Whilst many trend watchers predict we will drink less alcohol, the anecdotal evidence doesn’t bear this out although there are some exceptionally good low-alcohol products out there. Cider producers were unable to keep up with demand which suggests that home drinking may well have been the norm. There has been renewed interest too in spirits for example especially spiced rum and tequila whilst gin drinking in the UK appears very sound with an extraordinary range available. Cocktails have also been highly popular – every cooking or recipe magazine seems to have a page devoted to them if you notice. The premixed types appear really interesting.
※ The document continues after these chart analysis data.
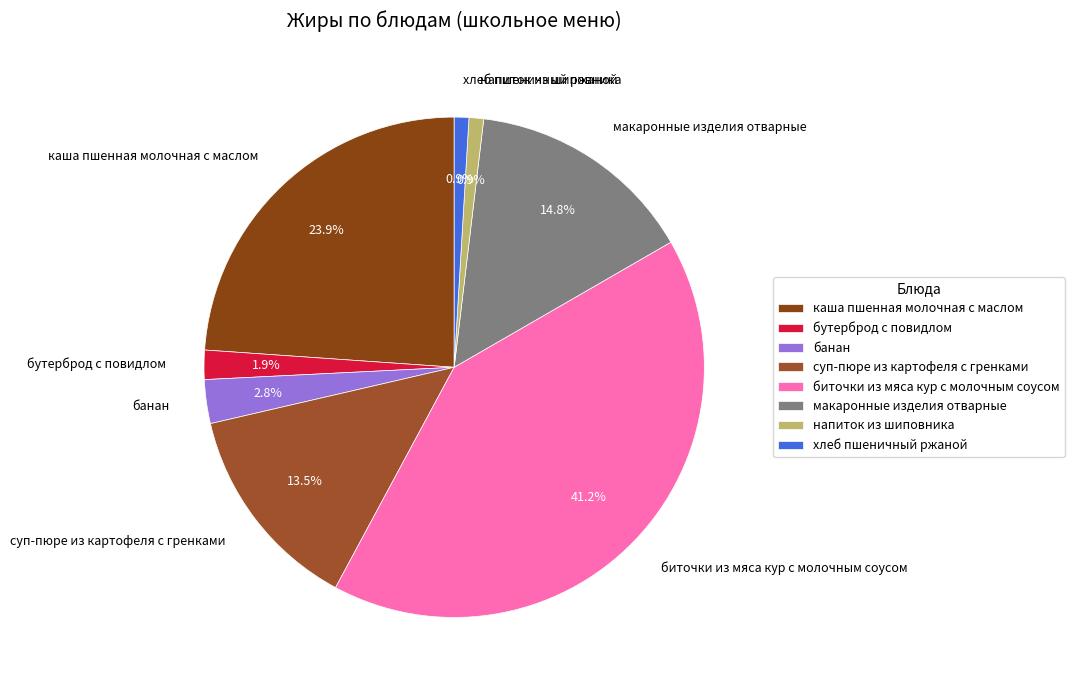

What percentage is the биточки из мяса кур с молочным соусом slice, to the nearest percent?

41%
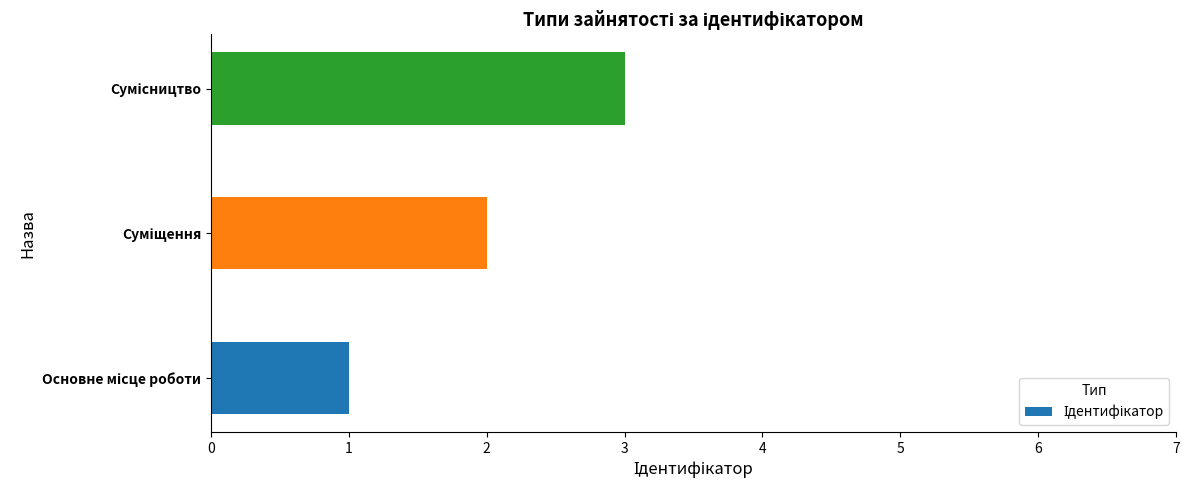

What is the sum of all values?

6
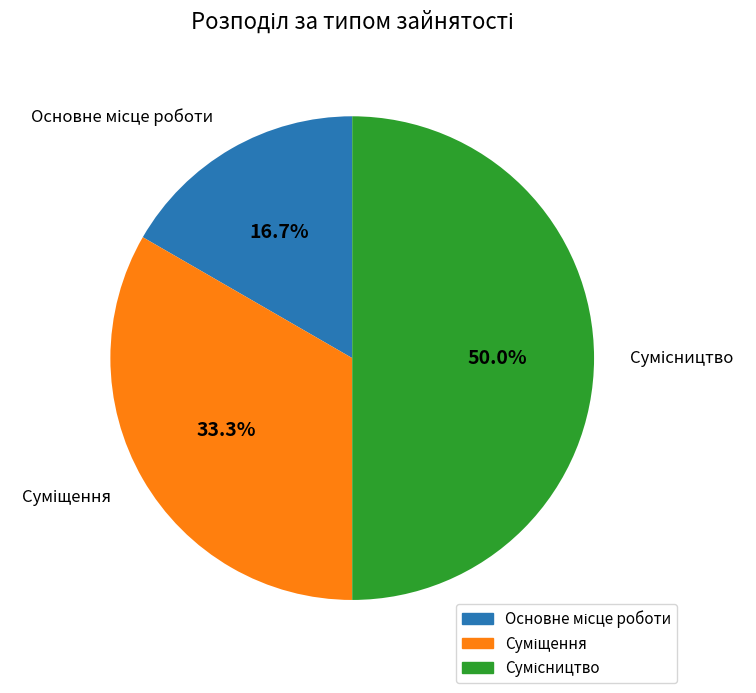

Does Основне місце роботи account for over 50% of the chart?

No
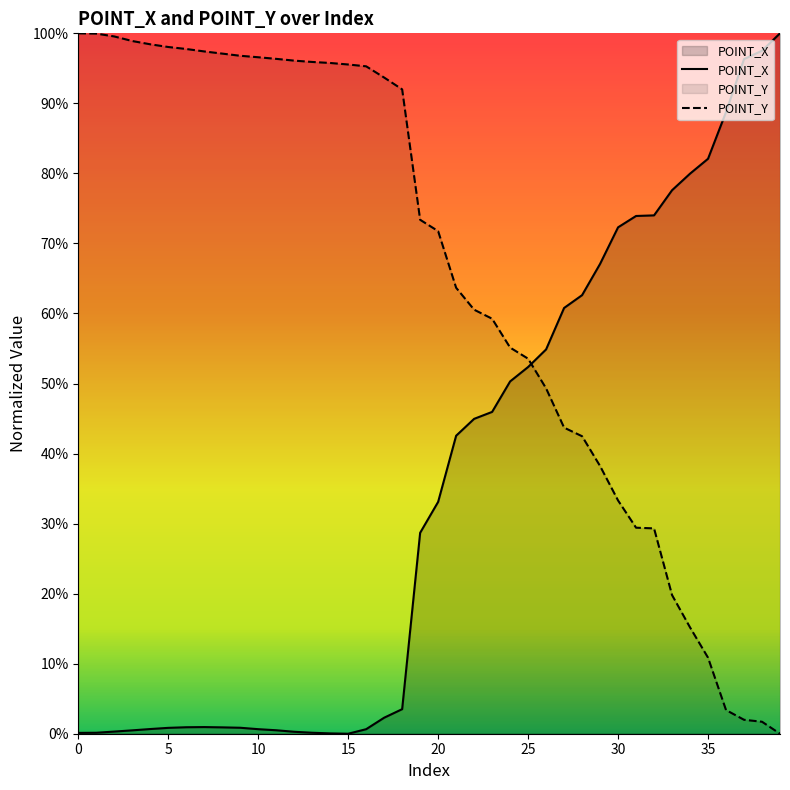

At 12, list the series in order from largest to smallest.

POINT_Y, POINT_X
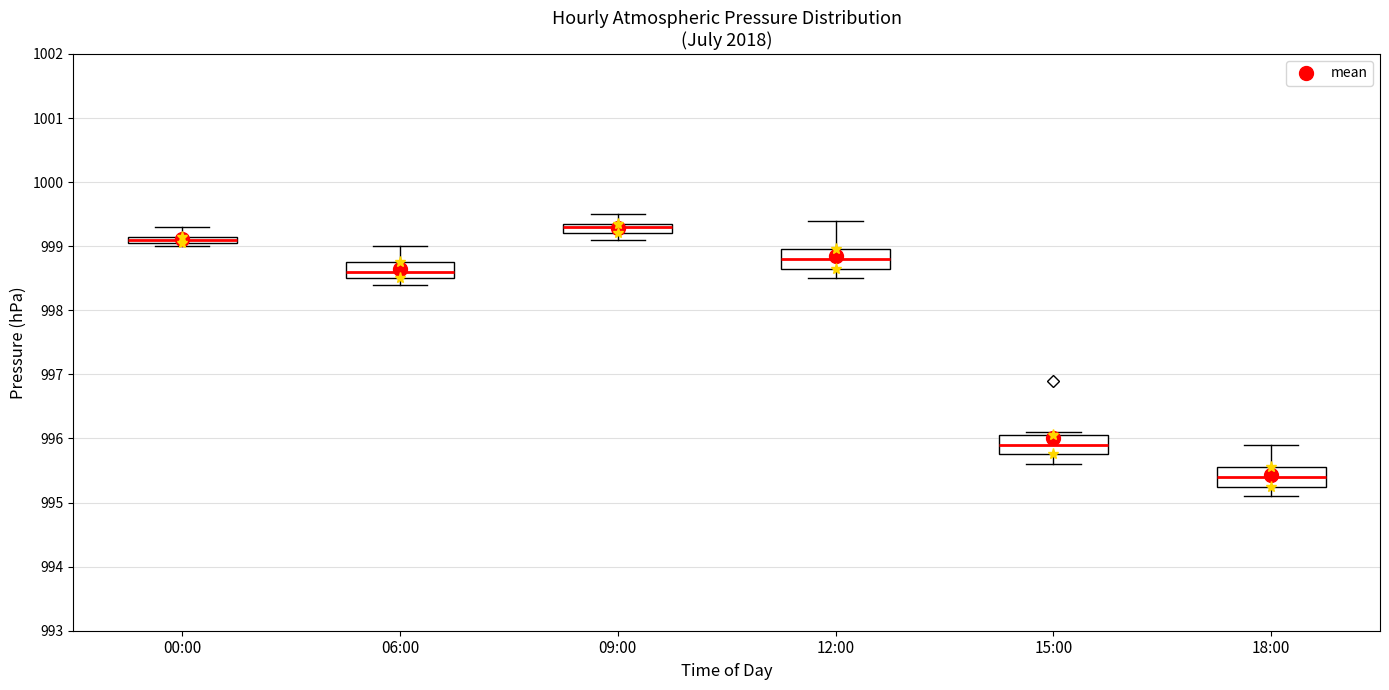

Which box has the highest median line?

09:00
The type of low alcohol products that will gain traction are those with hemp as opposed to CBD, kombucha, matcha and clever flavour combinations that mimic an ale or lager. It may just be that we will drink a greater variety if our own evidence from the Amazon shop is anything to go by.
I suspect CBD will appear in all sorts of guises. It’s in beer so why not wine or even gin. There may be issues about it with alcohol but at the moment it looks to make for an interesting contribution to beverage development. The guide for 2022 will be prospective changes in legislation.
My own interest is potato milk. Need I say more? It should have some value as an alternative to those nut milks. A number of European players are looking at this as well because of the surplus of potatoes.